* [Exercise] How many lines of these entries hold the string "Left"? Reply with the number alone.
Start of Source data
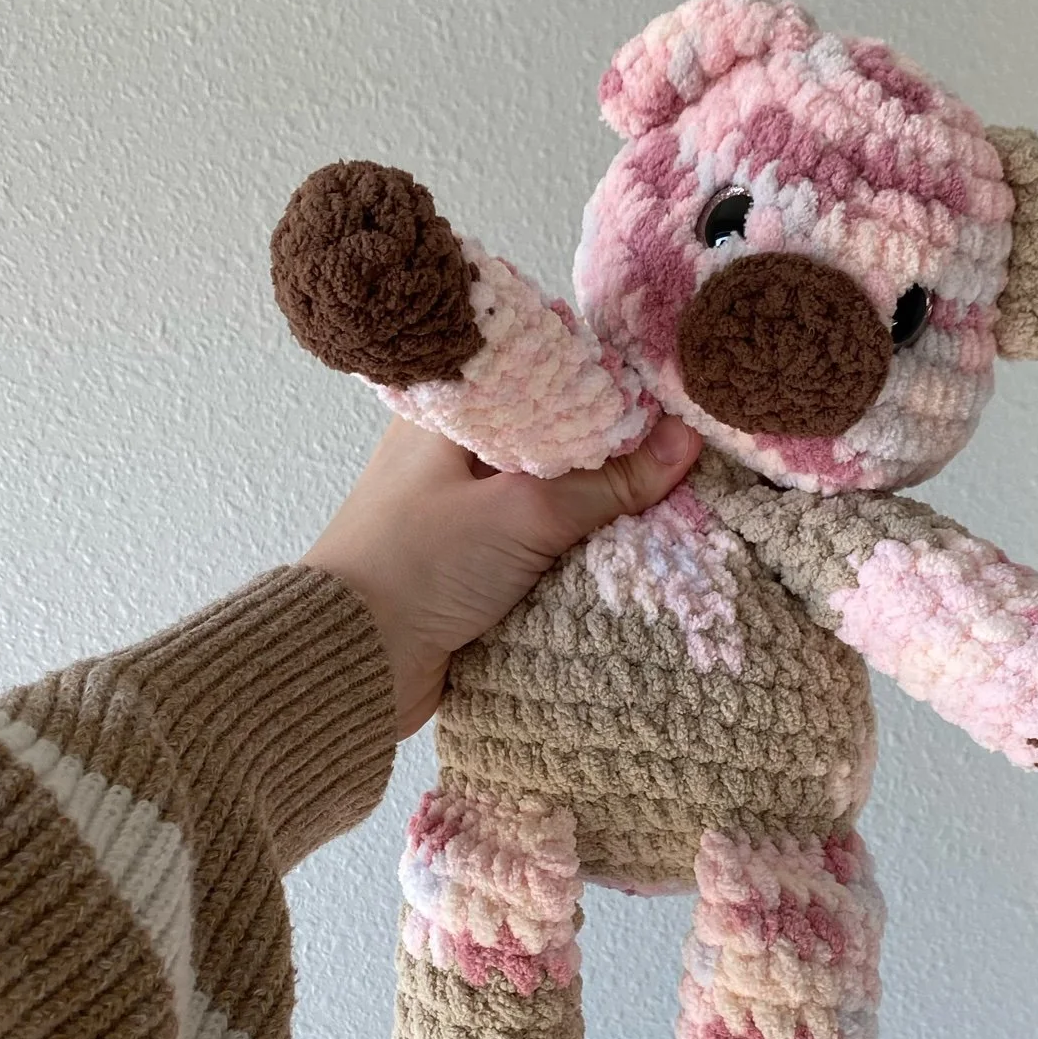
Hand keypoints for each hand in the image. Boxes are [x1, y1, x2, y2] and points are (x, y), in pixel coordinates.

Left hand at [302, 414, 702, 735]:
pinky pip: (536, 543)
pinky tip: (623, 548)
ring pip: (548, 493)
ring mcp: (459, 511)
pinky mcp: (468, 564)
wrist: (352, 663)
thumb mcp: (522, 513)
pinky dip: (573, 548)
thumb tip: (686, 441)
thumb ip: (606, 481)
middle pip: (552, 437)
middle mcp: (452, 453)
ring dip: (596, 505)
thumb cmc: (416, 566)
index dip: (604, 385)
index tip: (670, 400)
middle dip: (611, 451)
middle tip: (682, 453)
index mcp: (449, 413)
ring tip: (670, 498)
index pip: (541, 375)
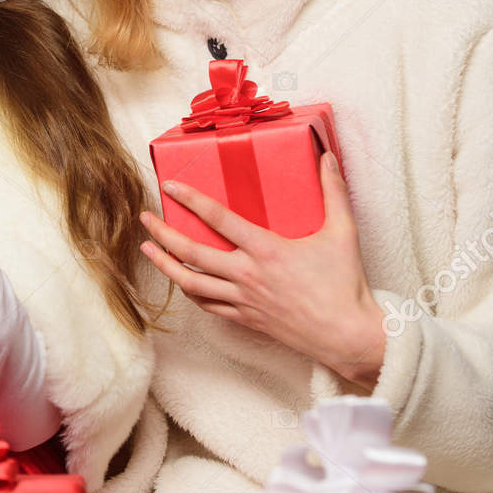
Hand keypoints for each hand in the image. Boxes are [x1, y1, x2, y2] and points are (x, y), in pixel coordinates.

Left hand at [139, 153, 387, 388]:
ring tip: (147, 250)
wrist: (348, 336)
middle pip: (192, 253)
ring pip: (192, 284)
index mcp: (266, 250)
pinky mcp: (247, 319)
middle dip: (163, 234)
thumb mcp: (343, 232)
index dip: (191, 200)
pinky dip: (189, 292)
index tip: (170, 186)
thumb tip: (328, 156)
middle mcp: (248, 275)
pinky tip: (181, 282)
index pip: (219, 219)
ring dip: (165, 265)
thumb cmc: (345, 284)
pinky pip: (208, 306)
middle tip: (144, 218)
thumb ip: (333, 191)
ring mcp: (244, 300)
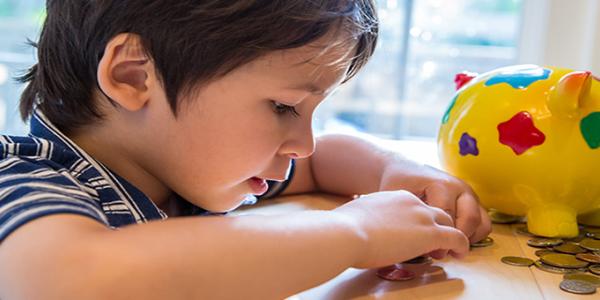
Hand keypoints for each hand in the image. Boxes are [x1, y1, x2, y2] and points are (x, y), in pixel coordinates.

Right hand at [334, 190, 469, 268]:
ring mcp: (423, 217)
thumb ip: (366, 218)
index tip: (416, 233)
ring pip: (450, 223)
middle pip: (438, 212)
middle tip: (439, 242)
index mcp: (396, 196)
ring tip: (452, 250)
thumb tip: (357, 228)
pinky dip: (462, 245)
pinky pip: (457, 238)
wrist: (347, 232)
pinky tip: (461, 253)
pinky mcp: (431, 234)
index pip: (418, 206)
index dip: (420, 221)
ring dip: (453, 236)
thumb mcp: (359, 215)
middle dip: (441, 226)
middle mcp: (413, 202)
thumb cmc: (344, 227)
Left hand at [378, 162, 490, 243]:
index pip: (447, 216)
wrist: (404, 170)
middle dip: (456, 239)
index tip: (425, 246)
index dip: (437, 236)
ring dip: (468, 239)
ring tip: (448, 247)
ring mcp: (469, 194)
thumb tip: (419, 245)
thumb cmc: (399, 183)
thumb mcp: (398, 196)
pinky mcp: (474, 202)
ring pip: (482, 222)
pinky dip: (474, 237)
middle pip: (470, 219)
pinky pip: (484, 224)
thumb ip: (408, 216)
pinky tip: (454, 241)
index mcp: (442, 184)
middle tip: (440, 252)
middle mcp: (460, 188)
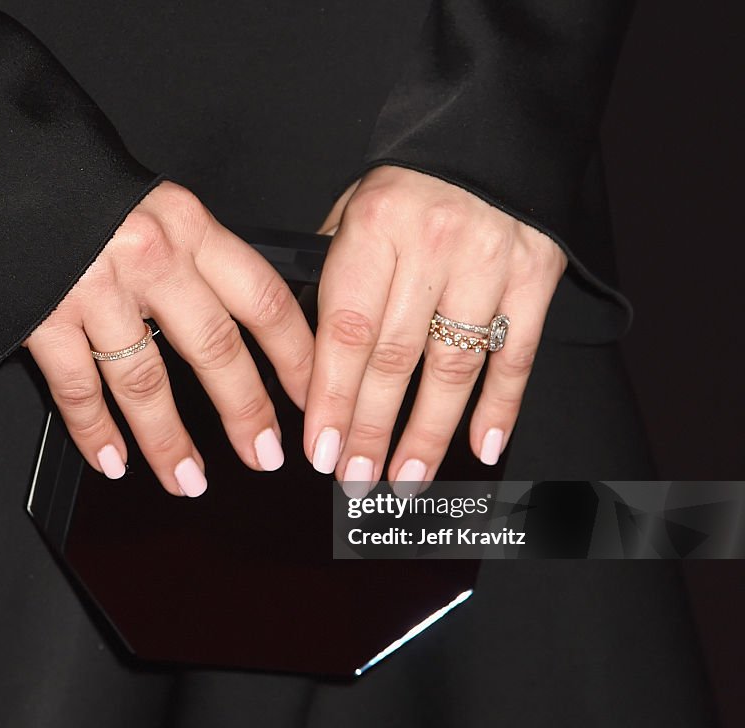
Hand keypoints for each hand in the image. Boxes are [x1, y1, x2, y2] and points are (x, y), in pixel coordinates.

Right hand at [25, 182, 313, 496]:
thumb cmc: (72, 180)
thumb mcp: (150, 201)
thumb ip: (189, 250)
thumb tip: (232, 309)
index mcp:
End of Source data
* [Reply] 3